Sebastian Maggi (1414–1496) was an Italian Roman Catholic priest and a professed member of the Dominicans. Maggi also served as the confessor to both Girolamo Savonarola and Catherine of Genoa.

Pope Clement XIII beatified him on 15 April 1760.

==Life==
Sebastian Maggi was born in Brescia to nobles in 1414. He is related to Bishop Berardo Maggi, who was also the Duke and Count of Brescia.

Maggi began his work in 1429 when he joined the Order of Preachers. His intelligence was noticed, and he later received a master's degree in theological studies. He rose through the ranks and became the superior of several religious Dominican houses. He practised corporal mortification and was strict in discipline. He would often tell his subordinates: "When you have committed a fault, come to me, not as prior, but as your father. If you will not have me as a father, you will find me a severe judge."
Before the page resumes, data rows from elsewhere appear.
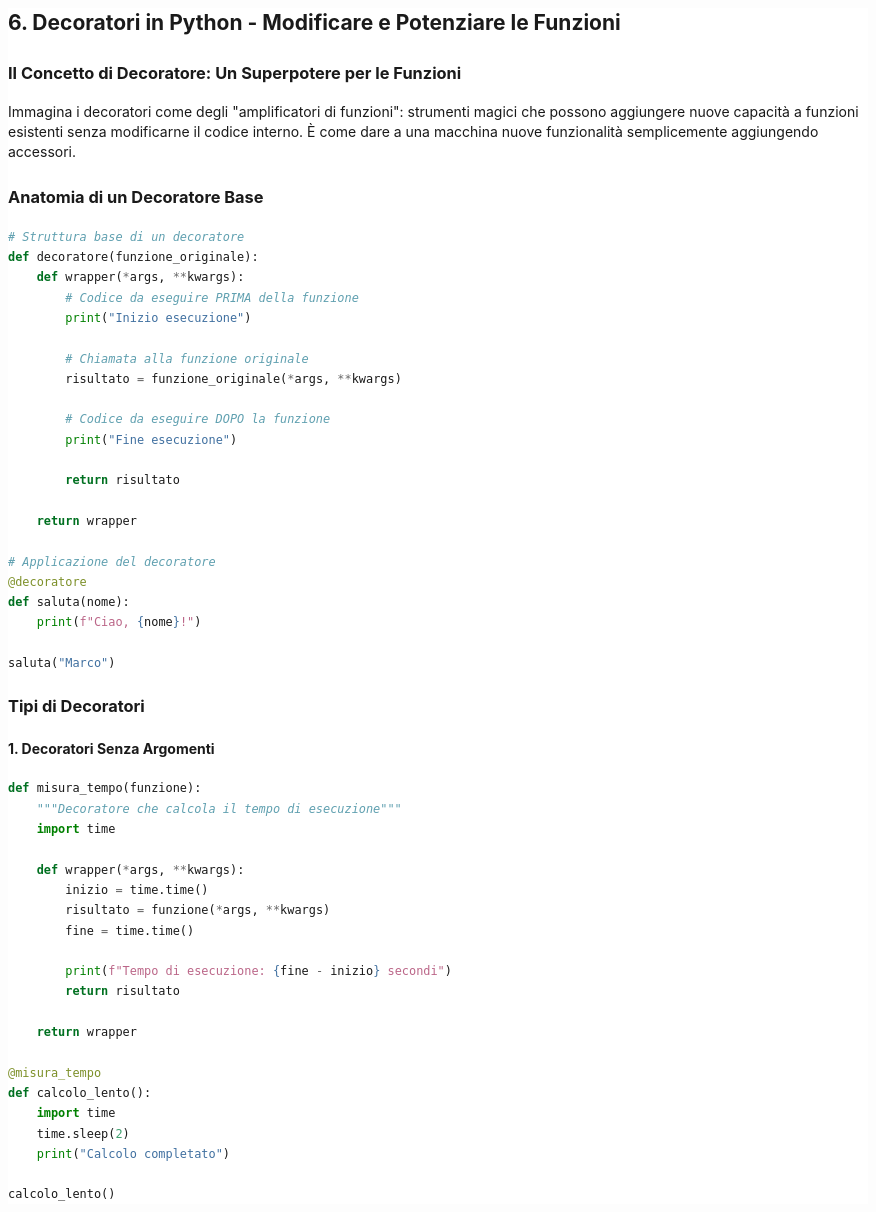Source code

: ## 6. Decoratori in Python - Modificare e Potenziare le Funzioni

### Il Concetto di Decoratore: Un Superpotere per le Funzioni

Immagina i decoratori come degli "amplificatori di funzioni": strumenti magici che possono aggiungere nuove capacità a funzioni esistenti senza modificarne il codice interno. È come dare a una macchina nuove funzionalità semplicemente aggiungendo accessori.

### Anatomia di un Decoratore Base

```python
# Struttura base di un decoratore
def decoratore(funzione_originale):
    def wrapper(*args, **kwargs):
        # Codice da eseguire PRIMA della funzione
        print("Inizio esecuzione")
        
        # Chiamata alla funzione originale
        risultato = funzione_originale(*args, **kwargs)
        
        # Codice da eseguire DOPO la funzione
        print("Fine esecuzione")
        
        return risultato
    
    return wrapper

# Applicazione del decoratore
@decoratore
def saluta(nome):
    print(f"Ciao, {nome}!")

saluta("Marco")
```

### Tipi di Decoratori

#### 1. Decoratori Senza Argomenti

```python
def misura_tempo(funzione):
    """Decoratore che calcola il tempo di esecuzione"""
    import time
    
    def wrapper(*args, **kwargs):
        inizio = time.time()
        risultato = funzione(*args, **kwargs)
        fine = time.time()
        
        print(f"Tempo di esecuzione: {fine - inizio} secondi")
        return risultato
    
    return wrapper

@misura_tempo
def calcolo_lento():
    import time
    time.sleep(2)
    print("Calcolo completato")

calcolo_lento()
```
He appointed the monk Girolamo Savonarola to the position of novice master and set that famous Florentine friar on his own path to fame. In his time, he was regarded as one of the greatest preachers in the Italian state.

Pope Alexander VI chose Father Maggi to investigate revelations that Savonarola claimed were given to him directly from God. Savonarola appealed the choice and believed that Sebastian - as Vicar-General of the Lombard Congregation - would be biased and try to take over his recently emancipated "San Marco" facility in Florence. Alexander VI, however, had already decided to give the facility back to the Congregation, making Sebastian Savonarola's canonical superior.

He died in 1496. He is buried at the Dominican "Santa Maria di Castello" complex in Genoa. In 1963, his remains were still found to be incorrupt.